Photo by quintanaroo
(Here’s the second part of my husband Tony’s guide for 12 essential (and multi-tasking) kitchen devices that will help cut down on the clutter coming in and the dollars going out.)
7.) If you are only willing to buy one knife, make it a good one. But good doesn’t necessarily mean expensive. Cheap knives can be unsafe; the simple truth is that the money you save on an $8 Chef’s knife might end up going to a hospital bill later. If you only buy one knife, make sure it’s in the 8- to 10-inch range, full tang (that is, the metal runs through the handle), and non-serrated (because serrated knives can’t be honed and sharpened). The cheapest and best quality knife I’ve ever found runs for less than $30 on Amazon. If you have it in the budget to get a few more, get a paring knife for small jobs and a relatively inexpensive serrated slicer for breads and tomatoes.
6.) Heavy wooden chopping block. If you’re going to buy a good knife, you might as well get something proper for it to cut on. You’ll be surprise how often you genuinely use it. A heavy wood cutting board will help keep your knife in good condition, and is ideal for cutting vegetables, fruit, and just about any non-meat related item. Use a cheap, food-grade, dishwasher-safe plastic cutting board for chopping, cubing, or cutting raw meat.
5.) Wooden utensils. They’re cheap, kind to your non-stick pans, dishwasher safe, and won’t melt.
4.) A pizza slicer. Not just for homemade pizzas: use to portion brownies, quesadillas, etc.
3.) Glass storage containers. Pyrex, for example, won’t stain or hold smells; it’s safe for the freezer, the oven, or the microwave; it’s durable and difficult to break; and it’s dishwasher safe. Although slightly more expensive than plastic, when you buy your second or third round of plastic Tupperware after marinara or chili stains the interior, think of how you wouldn’t be buying another set of glass.

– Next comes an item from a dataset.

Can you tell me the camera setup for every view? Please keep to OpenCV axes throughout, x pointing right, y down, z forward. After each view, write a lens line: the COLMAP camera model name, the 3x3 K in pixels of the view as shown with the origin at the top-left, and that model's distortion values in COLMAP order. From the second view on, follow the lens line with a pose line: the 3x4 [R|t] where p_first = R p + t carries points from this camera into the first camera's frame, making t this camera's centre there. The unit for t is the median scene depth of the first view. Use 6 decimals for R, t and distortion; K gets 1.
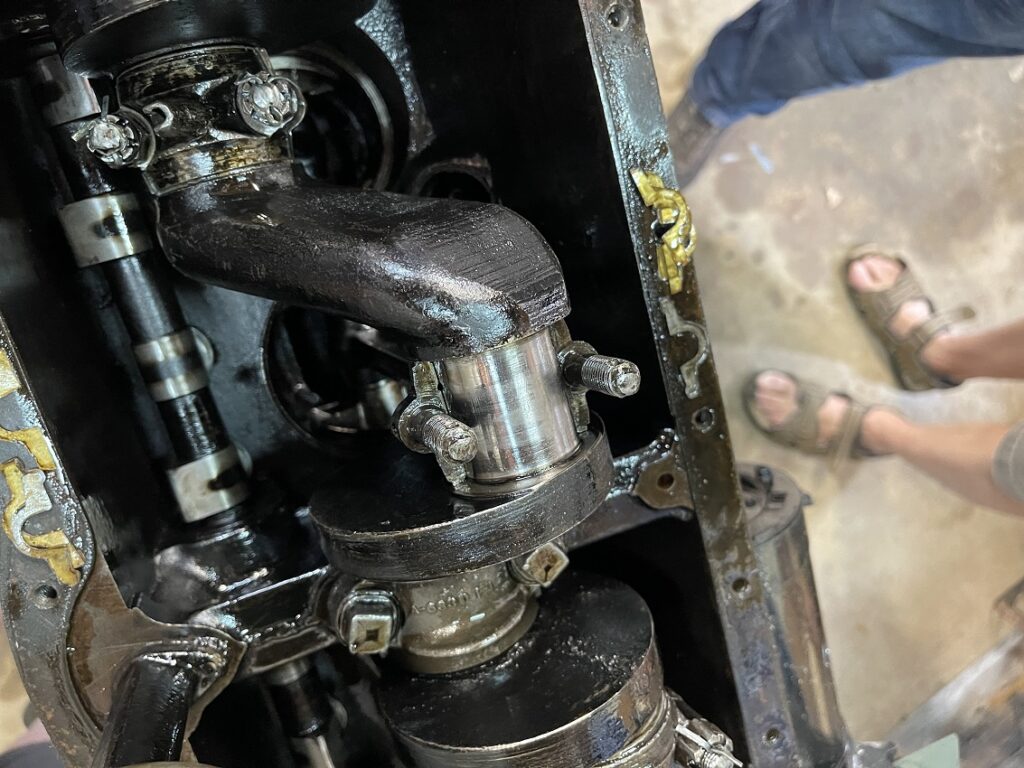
lens RADIAL K [[767.0, 0, 507.6], [0, 767.0, 382.7], [0, 0, 1]] dist [0.052057, -0.058234]
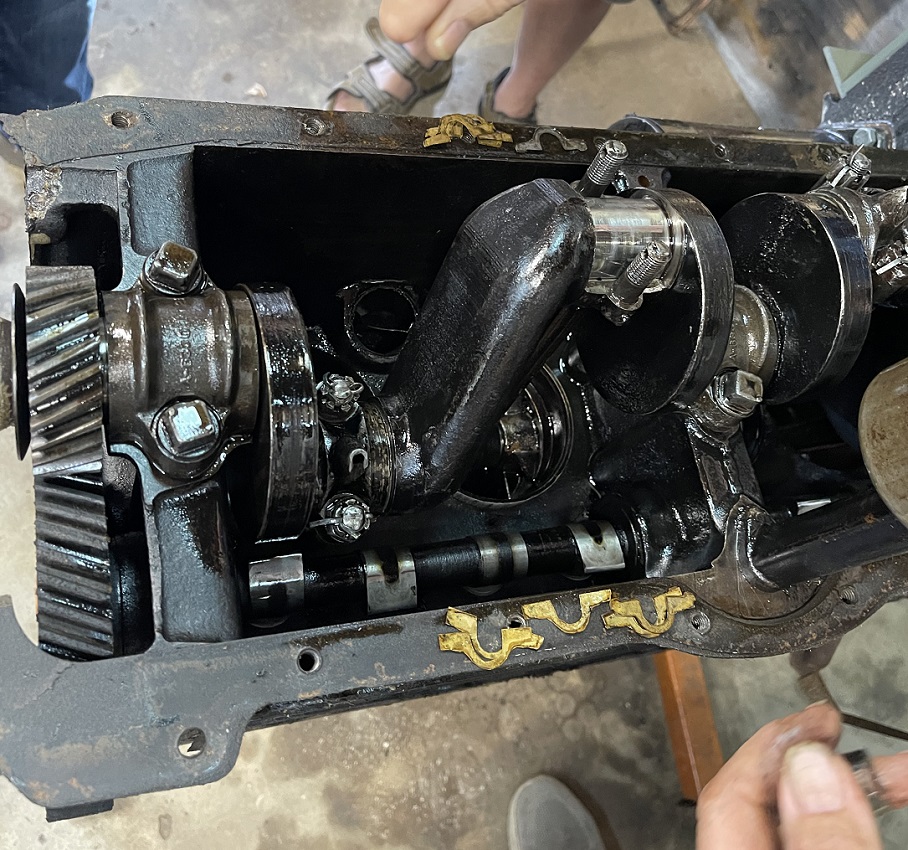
lens RADIAL K [[936.5, 0, 454.0], [0, 936.5, 425.0], [0, 0, 1]] dist [0.074011, -0.002325]
pose [[0.136799, -0.977588, 0.160021, -0.472832], [0.978620, 0.158416, 0.131176, -0.314279], [-0.153586, 0.138655, 0.978359, -0.427622]]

2.) Crock-Pot. The appeal of the Crock-Pot began as a device of simplicity and convenience, but most recipes call for few or common ingredients and it has become a worthy tool of the frugal kitchen. In reality, it performs many of the same functions as the cast-iron dutch oven (except direct contact heat), but it also doesn’t require your presence, nor does it require the power and energy generated by an oven, either on the burners or from inside.

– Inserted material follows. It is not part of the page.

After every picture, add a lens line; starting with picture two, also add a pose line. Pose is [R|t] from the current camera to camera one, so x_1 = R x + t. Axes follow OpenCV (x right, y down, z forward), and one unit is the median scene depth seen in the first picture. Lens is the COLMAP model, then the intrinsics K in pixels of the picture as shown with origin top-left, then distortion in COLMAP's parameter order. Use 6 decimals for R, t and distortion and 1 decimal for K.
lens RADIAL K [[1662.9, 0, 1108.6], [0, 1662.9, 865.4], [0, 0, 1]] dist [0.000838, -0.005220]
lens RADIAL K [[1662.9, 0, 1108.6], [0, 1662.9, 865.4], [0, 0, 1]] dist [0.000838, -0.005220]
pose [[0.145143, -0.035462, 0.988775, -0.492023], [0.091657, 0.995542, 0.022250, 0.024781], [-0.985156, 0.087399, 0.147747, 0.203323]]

1.) Cast-iron skillet. One of the cheapest and most reliable kitchen materials is cast-iron. It involves some annual seasoning, but it holds heat like a volcano (perfect for making a steak if you don’t have a grill). Cast iron is about as indestructible as cookware gets, so it has the potential to last forever. A 10- or 12-inch skillet is a must-have for any kitchen; typically less than $20, it can be used for searing, baking, frying, braising, or practically any other task. With time it develops its own natural non-stick coating, and you can’t beat cornbread made in cast iron.